Human pose keypoint data:

☆ ☆ ☆

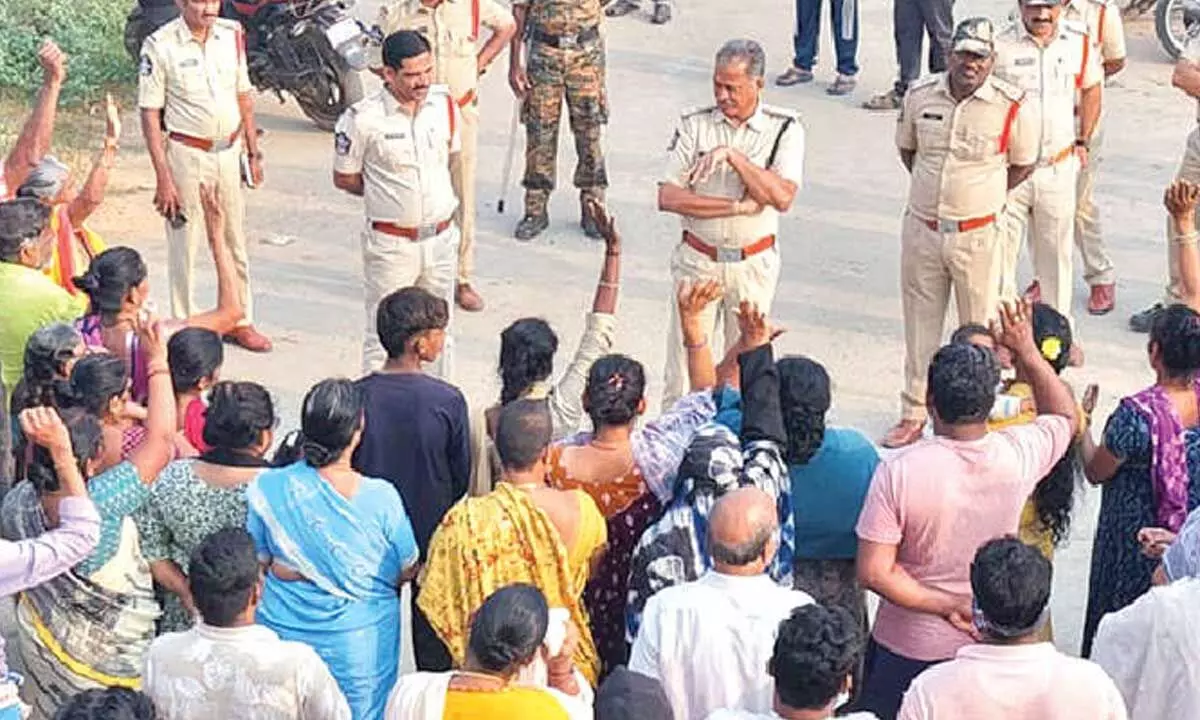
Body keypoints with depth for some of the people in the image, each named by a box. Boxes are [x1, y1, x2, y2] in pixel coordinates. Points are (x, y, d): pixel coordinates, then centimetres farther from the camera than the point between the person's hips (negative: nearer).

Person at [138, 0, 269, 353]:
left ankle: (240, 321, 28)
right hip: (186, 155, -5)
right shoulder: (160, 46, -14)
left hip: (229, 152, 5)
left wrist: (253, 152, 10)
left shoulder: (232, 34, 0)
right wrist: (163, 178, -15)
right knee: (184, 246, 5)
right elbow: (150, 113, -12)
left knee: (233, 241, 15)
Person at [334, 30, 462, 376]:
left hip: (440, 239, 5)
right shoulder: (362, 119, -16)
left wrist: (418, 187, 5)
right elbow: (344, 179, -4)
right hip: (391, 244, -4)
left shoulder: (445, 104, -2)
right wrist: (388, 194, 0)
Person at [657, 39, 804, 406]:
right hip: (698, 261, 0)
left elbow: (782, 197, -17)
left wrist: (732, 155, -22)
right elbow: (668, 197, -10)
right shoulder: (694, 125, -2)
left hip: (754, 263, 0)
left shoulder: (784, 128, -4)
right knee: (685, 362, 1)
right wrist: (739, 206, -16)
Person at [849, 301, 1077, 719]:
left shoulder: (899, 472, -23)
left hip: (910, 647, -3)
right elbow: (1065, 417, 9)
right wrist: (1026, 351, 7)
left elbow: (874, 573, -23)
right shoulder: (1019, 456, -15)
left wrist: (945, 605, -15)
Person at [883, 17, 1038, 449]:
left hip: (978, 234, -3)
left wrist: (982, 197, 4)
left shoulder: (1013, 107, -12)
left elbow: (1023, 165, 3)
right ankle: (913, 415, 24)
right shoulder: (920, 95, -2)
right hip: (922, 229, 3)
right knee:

☆ ☆ ☆

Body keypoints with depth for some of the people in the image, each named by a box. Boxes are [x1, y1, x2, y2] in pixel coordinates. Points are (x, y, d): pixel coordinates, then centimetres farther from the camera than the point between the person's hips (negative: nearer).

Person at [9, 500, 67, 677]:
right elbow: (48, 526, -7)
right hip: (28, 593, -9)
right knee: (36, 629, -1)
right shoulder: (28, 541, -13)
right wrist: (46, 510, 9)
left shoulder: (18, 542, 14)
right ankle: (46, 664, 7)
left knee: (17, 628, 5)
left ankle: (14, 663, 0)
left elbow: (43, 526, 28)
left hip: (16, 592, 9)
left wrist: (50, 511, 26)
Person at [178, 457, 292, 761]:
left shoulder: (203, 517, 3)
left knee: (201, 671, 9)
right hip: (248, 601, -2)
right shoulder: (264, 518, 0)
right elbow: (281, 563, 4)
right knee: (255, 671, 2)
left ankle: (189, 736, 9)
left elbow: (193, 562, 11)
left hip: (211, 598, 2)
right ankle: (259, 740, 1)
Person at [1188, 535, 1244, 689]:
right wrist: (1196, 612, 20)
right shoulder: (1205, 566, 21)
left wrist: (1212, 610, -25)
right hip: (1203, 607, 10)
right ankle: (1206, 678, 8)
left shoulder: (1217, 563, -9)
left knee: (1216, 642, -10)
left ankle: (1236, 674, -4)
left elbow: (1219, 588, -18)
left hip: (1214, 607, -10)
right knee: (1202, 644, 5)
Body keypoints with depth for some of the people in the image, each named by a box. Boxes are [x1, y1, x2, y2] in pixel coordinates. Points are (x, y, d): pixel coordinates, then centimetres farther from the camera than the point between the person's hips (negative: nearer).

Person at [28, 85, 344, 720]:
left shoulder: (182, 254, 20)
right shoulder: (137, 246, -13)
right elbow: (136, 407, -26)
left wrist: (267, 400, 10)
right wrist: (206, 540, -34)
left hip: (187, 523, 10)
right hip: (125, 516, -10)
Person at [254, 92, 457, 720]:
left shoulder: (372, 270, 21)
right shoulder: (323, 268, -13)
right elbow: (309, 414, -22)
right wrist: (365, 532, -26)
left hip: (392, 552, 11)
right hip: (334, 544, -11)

☆ ☆ ☆

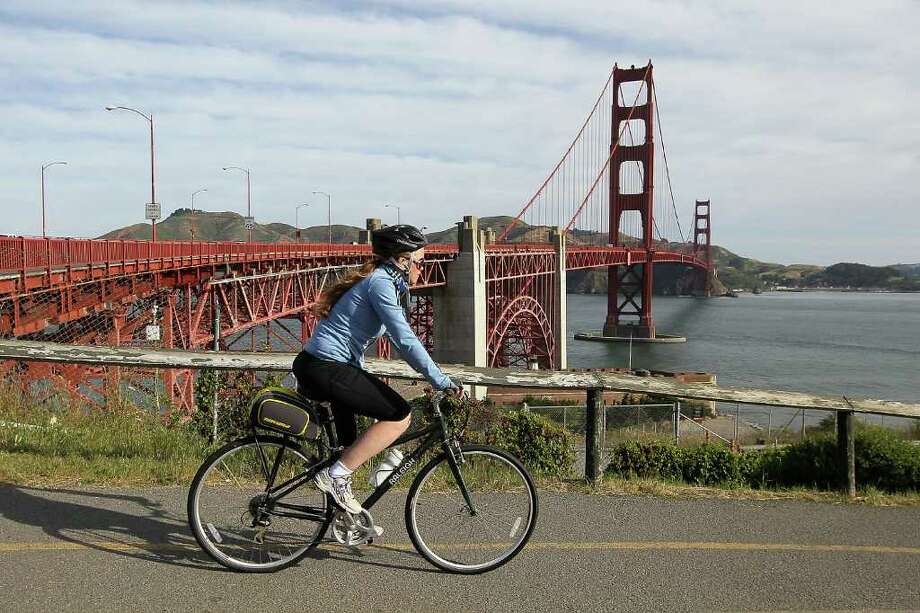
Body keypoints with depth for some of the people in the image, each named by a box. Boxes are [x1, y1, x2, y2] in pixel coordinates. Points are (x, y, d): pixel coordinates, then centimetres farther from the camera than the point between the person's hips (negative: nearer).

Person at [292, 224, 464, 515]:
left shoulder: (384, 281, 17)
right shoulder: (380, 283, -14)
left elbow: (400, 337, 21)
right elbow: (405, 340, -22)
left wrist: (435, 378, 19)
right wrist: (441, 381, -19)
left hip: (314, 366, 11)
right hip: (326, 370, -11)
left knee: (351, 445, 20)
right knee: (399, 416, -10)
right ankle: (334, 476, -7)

☆ ☆ ☆

_Assignment:_ In the data above, start at the line that has "left wrist: (253, 152, 10)", stop after the line that has "right elbow: (344, 179, -4)", and print every line in between exactly as it stands.

_Answer box:_
left wrist: (253, 152, 10)
left shoulder: (232, 34, 0)
right wrist: (163, 178, -15)
right knee: (184, 246, 5)
right elbow: (150, 113, -12)
left knee: (233, 241, 15)
Person at [334, 30, 462, 376]:
left hip: (440, 239, 5)
right shoulder: (362, 119, -16)
left wrist: (418, 187, 5)
right elbow: (344, 179, -4)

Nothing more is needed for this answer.